Filistinli anneler kahramanca savaşıyor
İsrail'in saldırıları, özellikle kadınları ve çocukları hedef alarak büyük acılara yol açıyor. Gazze'deki kadınlar, temel ihtiyaçlardan yoksun şekilde yaşam mücadelesi verirken, İsrail askerlerinin şiddetine maruz kalıyor
Batı Şeria ve Gazze’de kadınlar, her gün İsrail işgalinin yarattığı büyük zorluklarla karşı karşıya. İsrail'in saldırıları, özellikle kadınları ve çocukları hedef alıyor ve büyük acılara yol açıyor.
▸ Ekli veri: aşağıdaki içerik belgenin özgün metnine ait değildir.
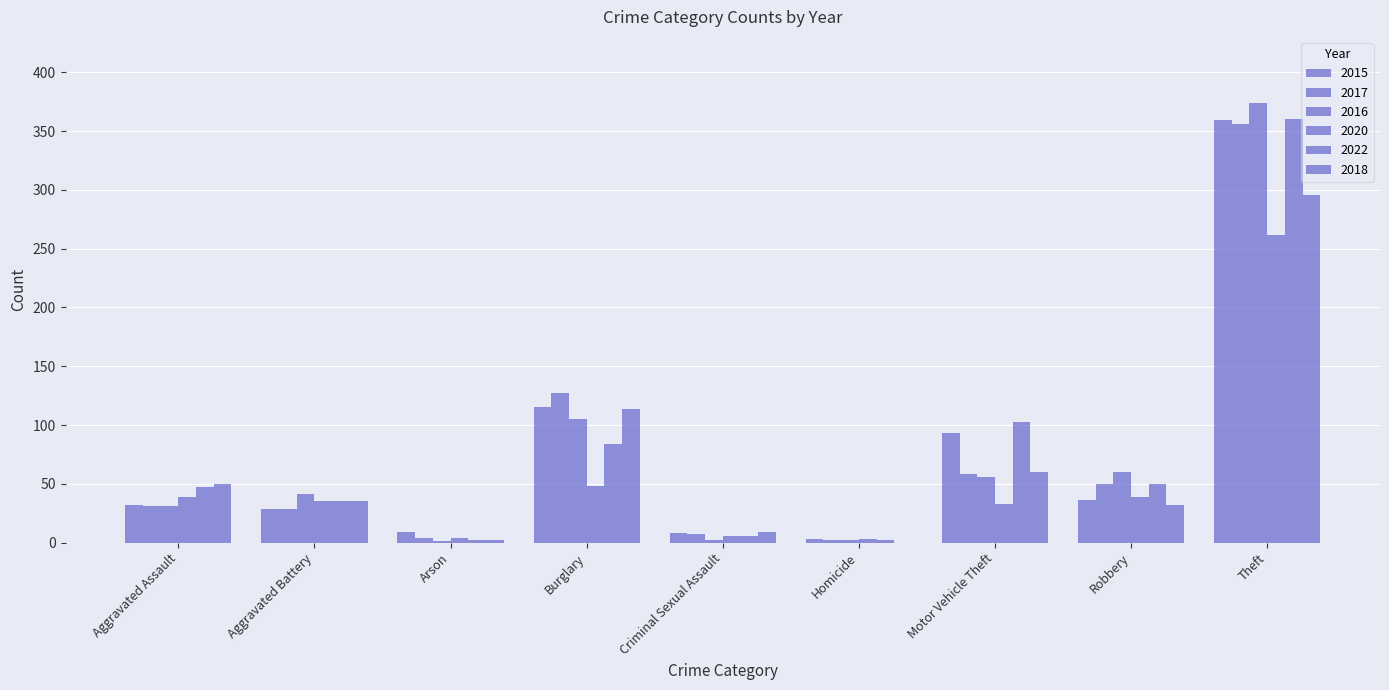

Which series has the widest spread of values?

2016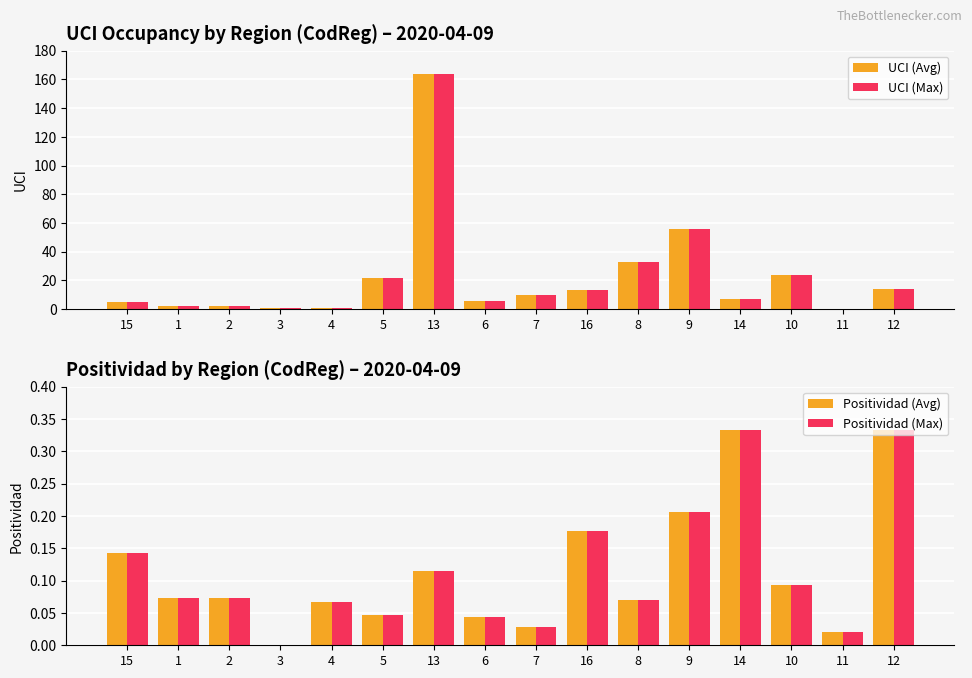

At how many categories does at least one series exceed 110?

1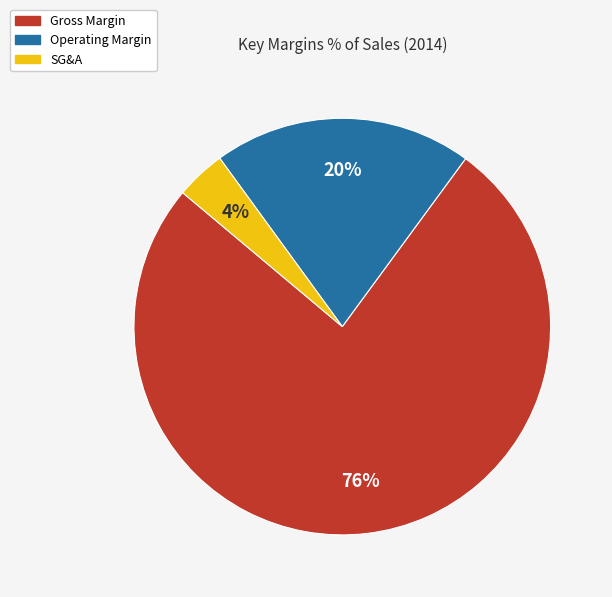

Between Operating Margin and SG&A, which is larger?

Operating Margin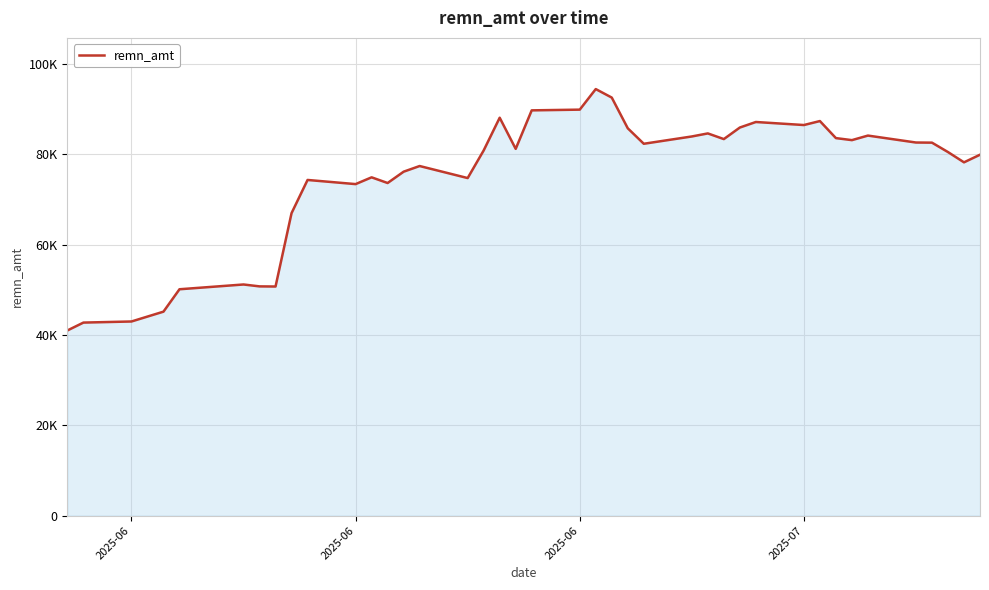

Is this an area chart (filled region under the line)?

Yes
Gazze'deki kadınlar, temel ihtiyaçlardan yoksun şekilde yaşam mücadelesi verirken, aynı zamanda İsrail askerlerinin şiddetine maruz kalıyor.
Filistin'in sancısı gün geçtikçe ağırlaşıyor ve dünya bu sancılı günlerde ağır sorumluluk taşıyor. Türkiye' de yaşayan Filistinliler de Vatanların da süren bu vahşete bulundukları yerden tepki gösteriyor. Antalya Akdeniz Üniversitesi Uluslararası İlişkiler Bölümü son sınıf öğrencisi Filistinli Hebah Yousef, Filistin' i ve yaşadığı duyguları Bindallı’yla paylaştı.
Akrabalarının ve arkadaşlarının ne durumda olduklarını anlatan Hebah Yousef, baskıların git gide arttığını belirtiyor:
"Akrabalarım Batı Şeria’ da kalıyor. Oradan, maalesef iletişim hatları sürekli kesildiği için zor haber alabiliyoruz. Filistin’e sürekli baskınlar yapılıyor. İşgal Filistin’in her yerinde ve herkesi kısıtlamaya çalışıyor. Gazzeli olan arkadaşlarım ailelerinden ve arkadaşlarından bazen hiç haber alamıyor. Nasıl ve nerede olduklarına dair bilgilere ulaşmıyorlar. Ailesi Gazze’ nin kuzey tarafında kalanlar var, onların durumu daha kötü maalesef. Ancak Arap televizyonlarından bilgi alabiliyorlar.”
KARARLI VE CESUR DURUŞ
Hebah Yousef, bu zulmün bir an önce son bulmasını istedi ve dünyaya çağrı yaptı:
“Filistinli kadınlar ve anneler en önde kahramanca savaşıyor. Filistin bir yandan çocuklarını şehit verirken anneler gözyaşlarını silecek vakit bulamıyor. Hiç şüphesiz ki Filistin’de, özellikle Gazze' de koşullar çok zor. Önceden de zordu. Biz hep işgal altındaydık. Gittikçe zorlaşıyor. İnsana yakışır yaşama yer kalmadı.
"Toplum kapatılmış. Hâlâ, dünyanın gözü önünde yıllardır devam eden bir zulüm var. Amerika' da, üniversitelerde yapılan eylemler sonrasında öğrencilere ve öğretmenlerine karşı linç artmış. Filistinlilerin sesi onlara ulaştı, o sese karşılık verdiler. ABD ve İsrail karşıtı bilinç ortak bir mücadele başlattı. Ancak bu mücadele içinde bir şeyler değişebilir. Dünyaya sesimiz gidiyor diye bizler çok gururluyuz, umutluyuz. Filistin’i zafere götürecek adımlar atıldı. Dünyanın başının belası Amerika ve İsrail kaybetmeye mahkumdur. Emperyalizm ve siyonizm Filistin’de ve bölgemizde yenilecek.”
‘AYNI DİLİ KONUŞUYORUZ’
Hebah, Türkiye’ de yaşamanın ve öğrenim görmenin öğretici olduğunu da ekleyerek şunları söyledi: "Antalya, her öğrenci için rahat ve toplumsal hoşgörüye açık bir yer. Herhangi bir sorunla karşılamadık. Hazırlık sınıfıyla başladım. Türkçeyi öğrendim. Toplumla doğrudan temas kurmak, arkadaş edinmek ve dil öğrenmek için çok önemli bir şeydi. Çok pratik yapıp konuşur hale geldim.
Türkiye’ nin kültürü, yemekleri bize çok yakın. Bize yakın olduğu için de benim için oldukça kolay oldu. Osmanlı’ya dayanan tarihi ortaklığımız var. Filistin’de Osmanlı döneminden kalan kelimeler var. Bu kelimeleri dedelerimde kullanıyor. Çok güzel bir duygu. Türkçe öğrendikten sonra o kelimeleri daha iyi anladım."